Bediüzzaman’ın malikiyet ve serbestiyet olarak formüle ettiği bu anlayış, kapitalizm sonrası bir sistemin ilk müjdecisi ya da bir şekilde 20. yüzyılın başında ortaya atılmış bir formülasyonu olabilir. Ama bunu insanlık şimdiye kadar ortaya çıkaramamıştır. Bunun en büyük nedenlerinden birini de bu krizde arayabiliriz. Çünkü bu kriz, yaklaşık 250 yıllık sermaye birikim rejimini bitiriyor. Ulus devletlere dayalı bir sermaye birikim rejimi bitiyor.

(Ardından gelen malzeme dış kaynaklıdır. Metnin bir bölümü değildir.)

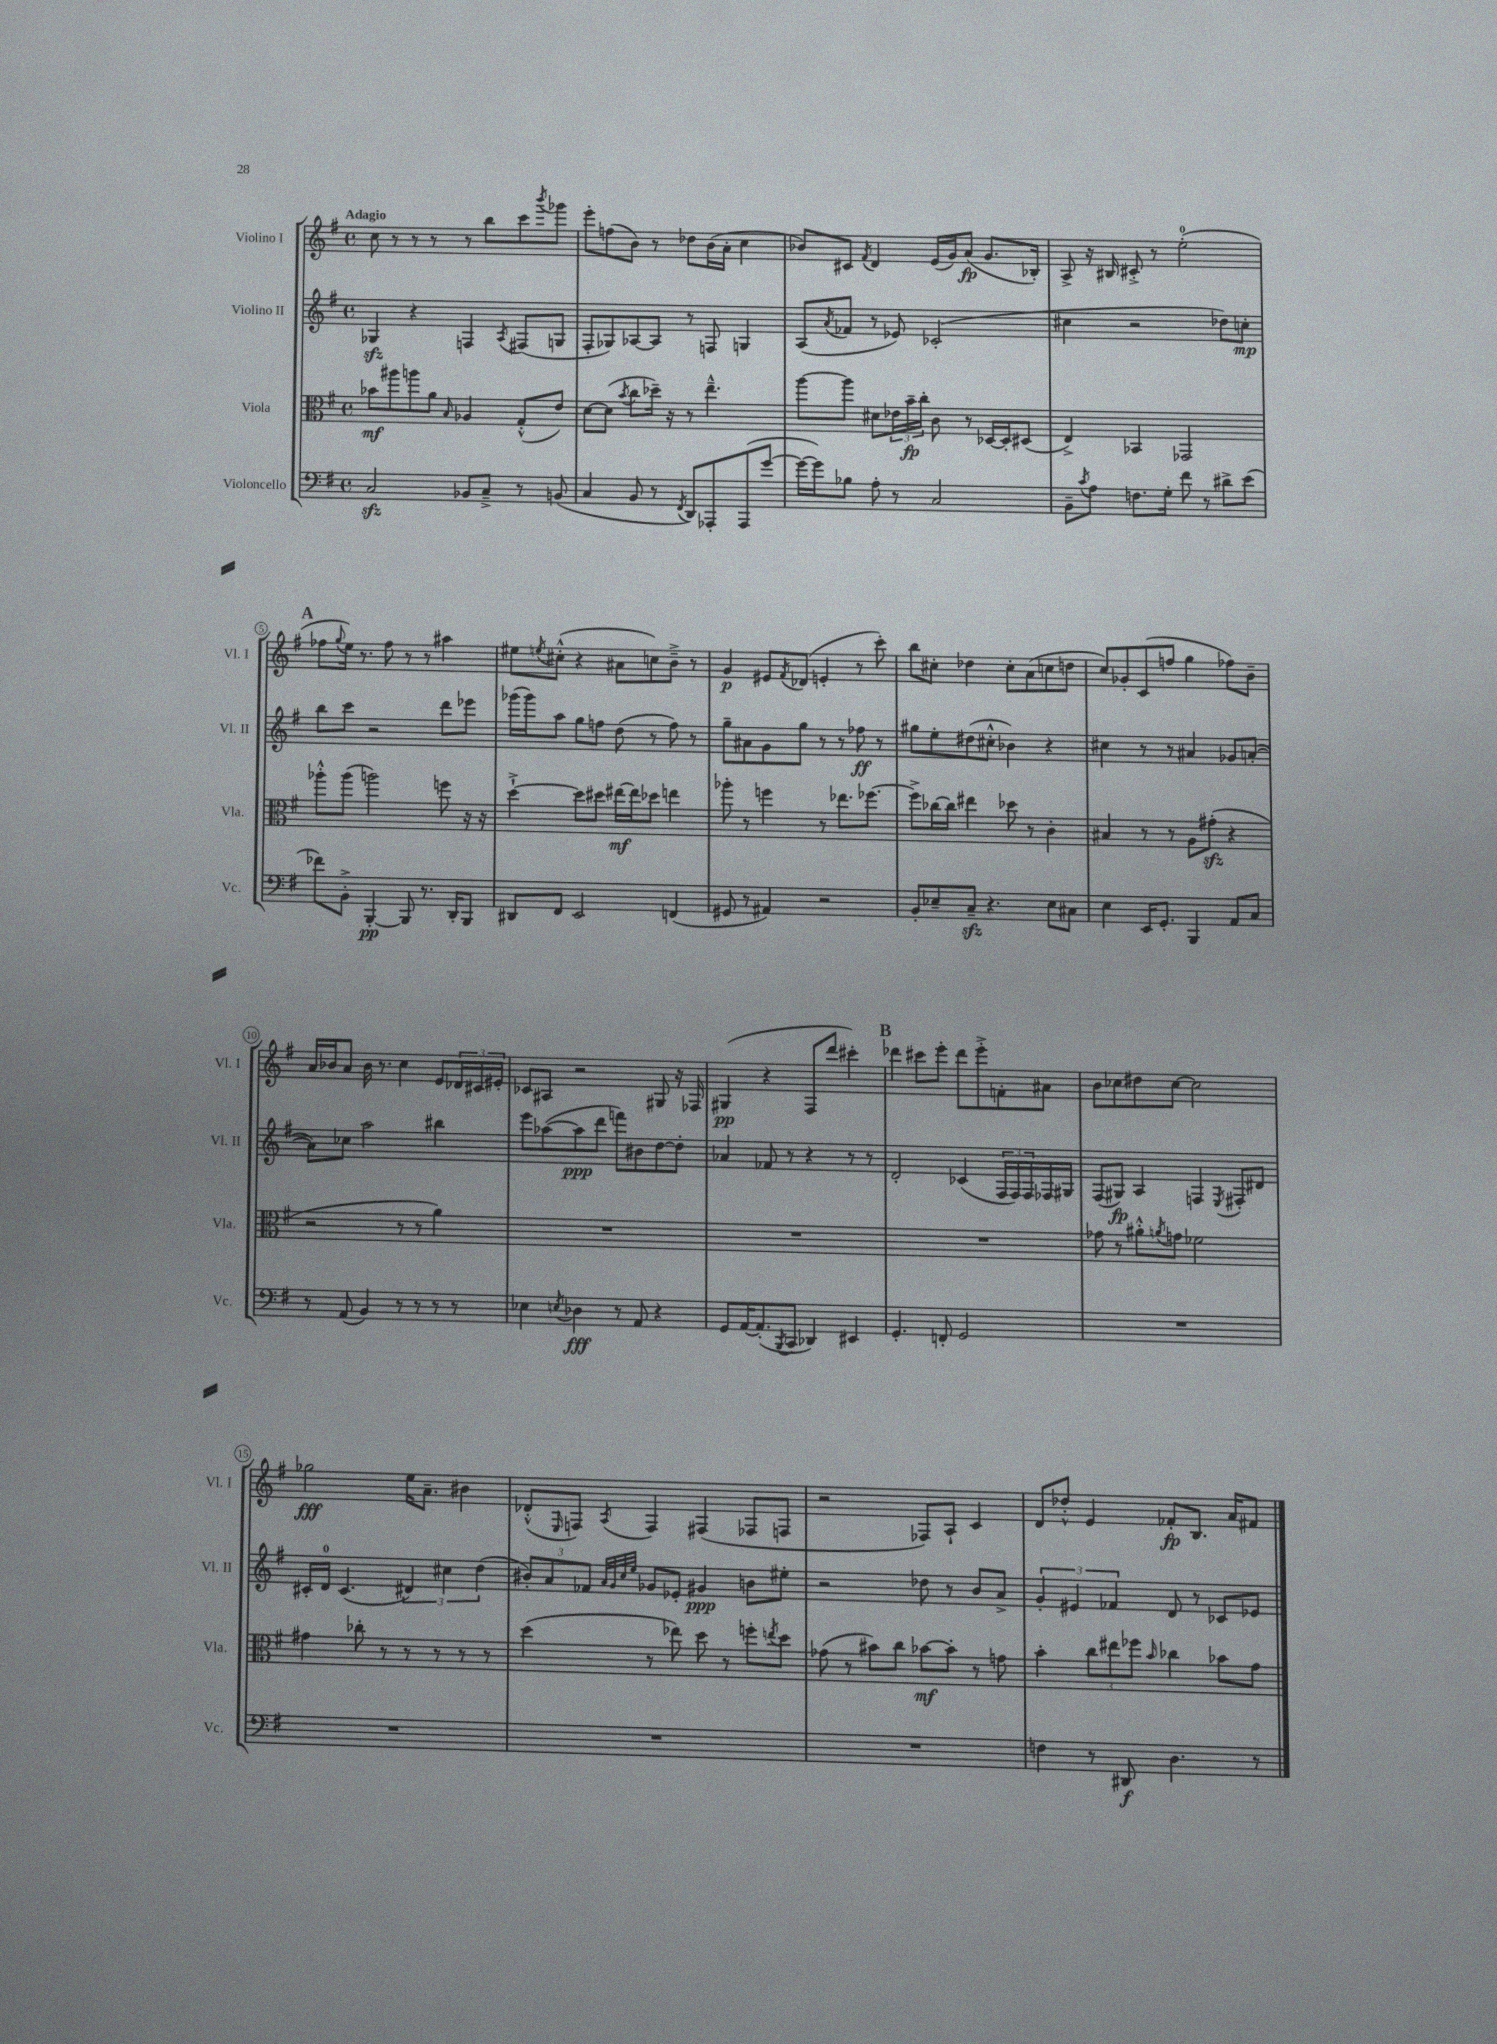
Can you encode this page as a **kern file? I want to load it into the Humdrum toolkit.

**kern	**kern	**kern	**kern
*staff4	*staff3	*staff2	*staff1
*clefF4	*clefC3	*clefG2	*clefG2
*k[f#]	*k[f#]	*k[f#]	*k[f#]
*M4/4	*M4/4	*M4/4	*M4/4
*met(c)	*met(c)	*met(c)	*met(c)
2C/	8b-\L	4G-/	8cc\
.	8aa#\	.	8r
.	8aa\	4r	8r
.	8a\J	.	8r
.	16qqB/	.	.
8BB-/L	4A-/	4F/	8r
8C~^/J	.	.	8bb\L
.	.	8qA/	.
8r	(8G'^^/L	(8F#/L	8ccc\
.	.	.	8qbbb/
(8BB/	8e/J)	8G/J	8ggg-\J
=	=	=	=
4C/	[8d\L	8F#'/L	8eee'\L
.	(8d\]J	8G-/)	(8ff\
.	8qb/	.	.
8BB/	8cc\L	[8A-/	8b\J)
8r	16dd-~\Jk)	8A-/]J	8r
.	16r	.	.
8qFF#/	.	.	.
8DD/L)	8r	8r	8dd-\L
8AAA-'/	4.ee~^^\	8F/	(16b\L
.	.	.	16a'\JJ
(8AAA-/	.	4G/	4cc\
[8g/J	.	.	.
=	=	=	=
16g\_LL	[8aa\L	(8A/L	8b-/L)
16g\]J)	.	.	.
.	.	8qa/	.
8B-\J	8aa\]J	8f-/J	8c#/J
.	.	.	8qf#/
8A'\	8d#\L	8r	4d/
8r	24e-\L	8e-/)	.
.	24b~\	.	.
.	24cc'\JJ	.	.
2C/	8c\	(2c-'/	(16e/LL
.	.	.	16g/J)
.	8r	.	(8a/J
.	[16D-/LL	.	8.g/L
.	16D-'/]J	.	.
.	(8D#/J	.	.
.	.	.	16B-'/Jk)
=	=	=	=
8BB~\L	4E^/)	4cc#\	8A^/
8qc/	.	.	.
8A\J	.	.	16r
.	.	.	16B#/
8.F\L	4BB-/	2r	8c#'^/
.	.	.	8r
16G'\Jk	.	.	.
8f#\	2GG-/	.	(2ee'\
8r	.	.	.
8d#^\L	.	8dd-\L)	.
(8e\J	.	8cc'\J	.
=	=	=	=
8f-\L)	8aa-'^^\L	8bb\L	8ff-\L
.	.	.	8qqgg/
8BB'^\J	(8aa-\J	8ccc\J	16ee\Jk)
.	.	.	8.r
[4BBB'/	2aa\)	2r	.
.	.	.	8ff-\
8BBB/]	.	.	8r
8.r	.	.	8r
.	8ff\	8ddd\L	4aa#\
16DD'/LK	.	.	.
8BBB/J	16r	8eee-\J	.
.	16r	.	.
=	=	=	=
8DD#/L	[4dd`^\	(16ggg-\LL	8ee#\L
.	.	16ggg-\J)	.
.	.	.	8qee/
8FF#/J	.	8aa\J	(8cc#'^^\J
2EE/	8dd\]L	8gg\L	4r
.	8dd#\J	8ff\J	.
.	[16ee#\LL	(8dd\	8a#\L
.	16ee#\]J	.	.
.	8dd-\J	8r	8cc\)
(4FF/	4ee\	8ff\)	8b~^\J
.	.	8r	8r
=	=	=	=
8GG#/	8aa-'\	8gg~\L	4g/
8r	8r	8a#\	.
4AA#/)	4ff\	8g\	8e#/L
.	.	.	8qf#/
.	.	8gg\J	(8d-/J
2r	8r	8r	4e'/
.	8.ee-\L	8r	.
.	.	8ff-\	8r
.	[8.ff-\J	.	.
.	.	8r	8ccc'\)
=	=	=	=
8BB'/L	8ff-^\]L	8gg#\L	8bb\L
8E-~/	[16cc-\L	8ee'\	8cc#'\J
.	16cc-\]JJ	.	.
8C~/J	4ee#\	(8dd#\	4dd-\
4.r	.	8cc#'^^\J	.
.	8dd-\	4b-\)	8cc#'\L
.	8r	.	(8a\
8E-\L	4c'\	4r	8cc\
8C#\J	.	.	8dd\J
=	=	=	=
4E\	4B#/	4cc#\	8cc/L)
.	.	.	8g-'/
16EE/LK	8r	8r	(8c/
8.GG'/J	.	.	.
.	8r	8r	8ff/J
4BBB/	8A\L	4a#/	4gg\
.	(8g#'\J	.	.
8AA/L	4r	8g-/L	8ff-\L)
8C/J	.	([8a'/J	8b~\J
=	=	=	=
8r	2r	8a\]L)	16a/LL
.	.	.	16b-/J
(8AA/	.	8cc-\J	8a/J
4BB/)	.	2aa\	16b-\
.	.	.	8.r
8r	8r	.	4cc\
8r	8r	.	.
8r	4a\)	4bb#\	8e/L
8r	.	.	24d-/L
.	.	.	24c#/
.	.	.	24e#'/JJ
=	=	=	=
4E-\	1r	8eee\L	8c-/L
.	.	([8aa-\	8A#/J
8qE/	.	.	.
4D-\	.	8aa-\]	2r
.	.	8ddd\J	.
8r	.	8fff\L)	.
8AA/	.	8b#\	.
4r	.	[8dd\	8G#/
.	.	8dd'\]J	16r
.	.	.	16F-/
=	=	=	=
8GG/L	1r	4a-/	(4G#/
[16AA/K	.	.	.
(8.AA'/]	.	.	.
.	.	8f-/	4r
8qBBB/	.	.	.
8CC/J	.	8r	.
4DD-/)	.	4r	8F#/L
.	.	.	8ddd/J
4EE#/	.	8r	4ccc#'\)
.	.	8r	.
=	=	=	=
4.GG'/	1r	2d'/	4ddd-\
.	.	.	8ccc#\L
8FF'/	.	.	8eee'\J
2GG/	.	(4c-/	8ddd-\L
.	.	.	8eee'^\
.	.	24F#/LL	8f'\
.	.	24F#/)	.
.	.	24F#/	.
.	.	16F-/	8a#\J
.	.	16G#/JJ	.
=	=	=	=
1r	8g-\	(8F#/L	8b\L
.	8r	8G#/J)	8cc-\
.	8a#'^^\L	4A/	8dd#\
.	8qa/	.	.
.	8g\J	.	[8cc-\J
.	2f-\	4F/	2cc-\]
.	.	8qE/	.
.	.	8F#'/L	.
.	.	8d#/J	.
=	=	=	=
1r	4g#\	16c#'/LL	2gg-\
.	.	16d/JJ	.
.	.	(4.c#/	.
.	8cc-'\	.	.
.	8r	.	.
.	8r	6d#/)	16ee\LK
.	.	.	8.a~\J
.	8r	.	.
.	.	6cc#\	.
.	8r	.	4b#\
.	.	(6dd\	.
.	8r	.	.
=	=	=	=
1r	(4dd\	12b#'/L)	(8d-'^^/L
.	.	12a/	.
.	.	.	16qqE/
.	.	.	8F/J)
.	.	12f-/J	.
.	.	32qqa/LLL	.
.	.	32qqg/	.
.	.	32qqcc/	.
.	.	32qqee/JJJ	8qA/
.	8r	8g-/L	4F/
.	8ee-\)	8e-'/J	.
.	8dd\	4g#/	(4F#/
.	8r	.	.
.	8ff'\L	8b\L	8F-/L
.	8qee/	.	.
.	8dd\J	8ee#'\J	8F/J
=	=	=	=
1r	(8g-\	2r	2r
.	8r	.	.
.	8b#\L)	.	.
.	8cc\J	.	.
.	[8b-\L	8dd-\	8F-/L)
.	8b-'\]J	8r	8A`/J
.	8r	8b/L	4c/
.	8g\	8a^/J	.
=	=	=	=
4F\	4b'\	6g'/	8d/L
.	.	.	8dd-'^^/J
.	.	6e#/	.
8r	12cc\L	.	4e/
.	12ee#\	6f-/	.
8DD#/	.	.	.
.	12ff-\J	.	.
.	16qqb/	.	.
4.D\	4cc-\	8d/	8f-'/L
.	.	8r	8.B/J
.	8b-\L	8c-/L	.
.	.	.	16a/LK
8r	8g\J	8e-/J	8f#/J
==	==	==	==
*-	*-	*-	*-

Üç büyük imparatorluğun bitmesinden sonra ortaya çıkan şey esasında onla içiçe geçmiş ve ondan sonra da devam eden bir burjuva demokratik devrimleri. Bu devrimlerin sonucunda ortaya çıkan ulus devletler sistemi, esasında bugün sona ermekte olan kapitalizmi sanayi birikim rejimini bize sundu. Daha sonra 20. yüzyılın hemen ilk çeyreğinin sonunda 1929’larda ilk büyük kriziyle karşı karşıya kaldı kapitalizm.
1929 krizi tekelci devlet kapitalizminin ilk büyük krizidir. Bu krizin sonuçlarından bir tanesi de ne olmuştur, İkinci Dünya Savaşı olmuştur. İkinci Dünya Savaşı’ndan sonra ulus devletlerin hiyerarşisi (Amerika’ya dayalı) oluşmuştur. Amerika İkinci Dünya Savaşı sonrası kapitalist sistemin belki tek ekonomik gücü olarak ortaya çıkmıştır. Ve onun karşıtı gibi görünen, ama diğer taraftan tamamlayan Sovyetler ortaya çıkmış ve Sovyetler’le Amerika arasındaki soğuk savaş, sistemi önemli ölçüde 1980’lerin sonlarına kadar götürmüştür.
1989’da Berlin duvarının yıkılması yeni bir çığır açmış ve onun beyaz dalgaları Arap Baharı diye tabir edilen olaylar düzlemine de etki etmiştir. Kısaca sistem kendi karşıtını kendi kriziyle birlikte oluşturuyor. Ama Bediüzzaman başta olmak üzere çeşitli düşünürler kapitalizm sonrasının mümkün olduğunu, kapitalizm sonrasının nasıl olabileceğine dair başlıklarını bir ölçüde anlatmıştır. Ama bunu bir şekilde formüle etmekten öteye gitmemişlerdir. Bunun nedeni de yaşadıkları çağın sıkıntısı. Çünkü ulus devletler sistemi vardı."